After a while, Paul thumped his fist down on the bar in front of him, once, twice, three times. The racket in the tavern faded, though it did not vanish. Paul said, “Now, folks, here’s someone who can keep us laughing, even with the Slavs all around. Come on, tell John what you think of him.”
“Not that!” John exclaimed as he bounced to his feet and, seeming like a builder’s crane, all built of sticks, with joints in curious, unexpected places, made his way up to the little platform that might at another time have housed a lyre-player or a fellow with a trained dog. Most of the people in the tavern clapped for him. A few did tell him what they thought--likely those who’d been his butts in the recent past.
He ignored them, with the air of a man who’d heard worse. “Being a funny man is hard work, you know that?” he said, swigging from the cup of wine he’d brought with him. “I was trying to talk a girl into bed with me, and she turned me down, just on account of I’m a funny man.”
“Who says you’re a funny man?” a heckler called.

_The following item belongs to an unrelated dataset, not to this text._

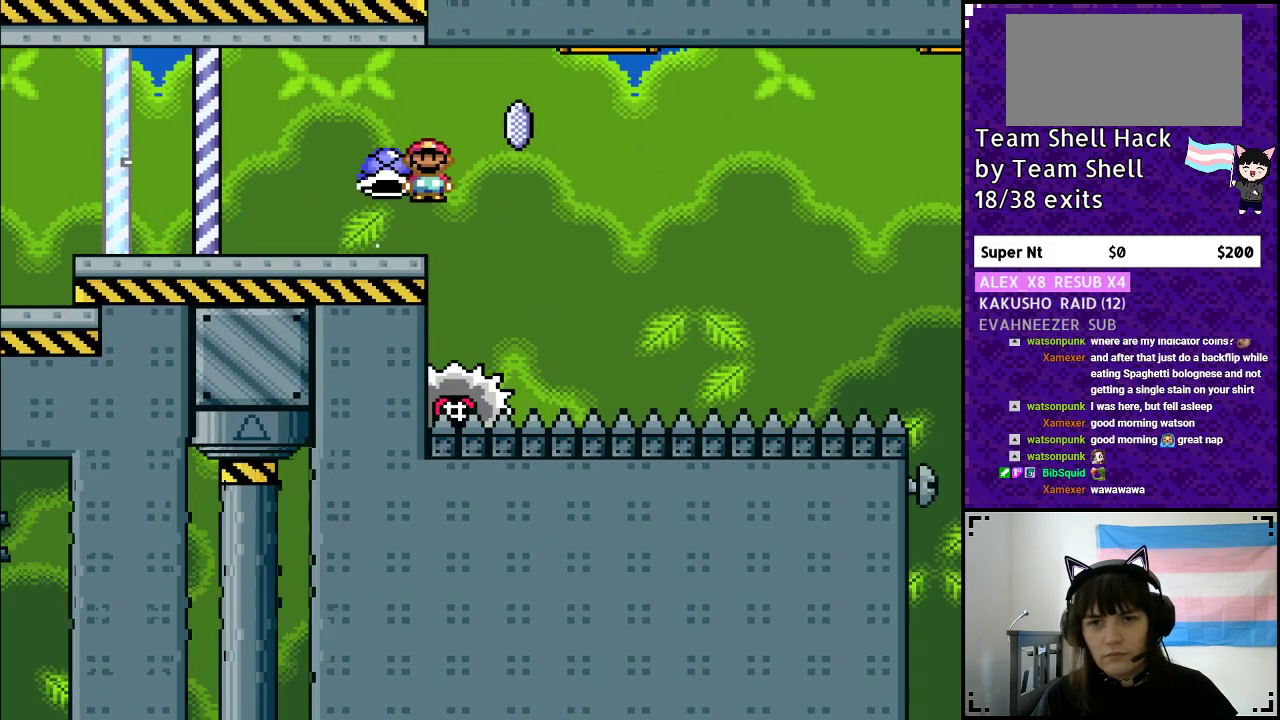
{"buttons": ["A", "Y"], "events": [[500, "DPAD_RIGHT", "up"]]}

John turned to Paul, who was dipping up a mug of wine behind the bar. “You’ve got to stop feeding your mice so much. They keep squeaking for more while I’m doing my show.” He waited to see if the heckler would take another jab at him; he disposed of such nuisances with effortless ease. When the fellow kept quiet, John shrugged and resumed: “Like I was saying, she told me that if I didn’t like her, I’d insult her and then tell jokes about her, but if I did like her, I’d say all sorts of nice things to her--and then I’d tell jokes about her.” He waited for his laugh, then went on, “So you see, friends, this isn’t easy work.”
George looked around the tavern till he spotted the barmaid who’d turned down John’s advances. She stood with both hands pressed to her cheeks. She hadn’t said yes--and, by the same token, John hadn’t waited till the next day to tell a joke about her, even if it was the same joke she’d told about him. George envied the comic his ability to take something from everyday life and incorporate it into his routine as if he’d been using it for years.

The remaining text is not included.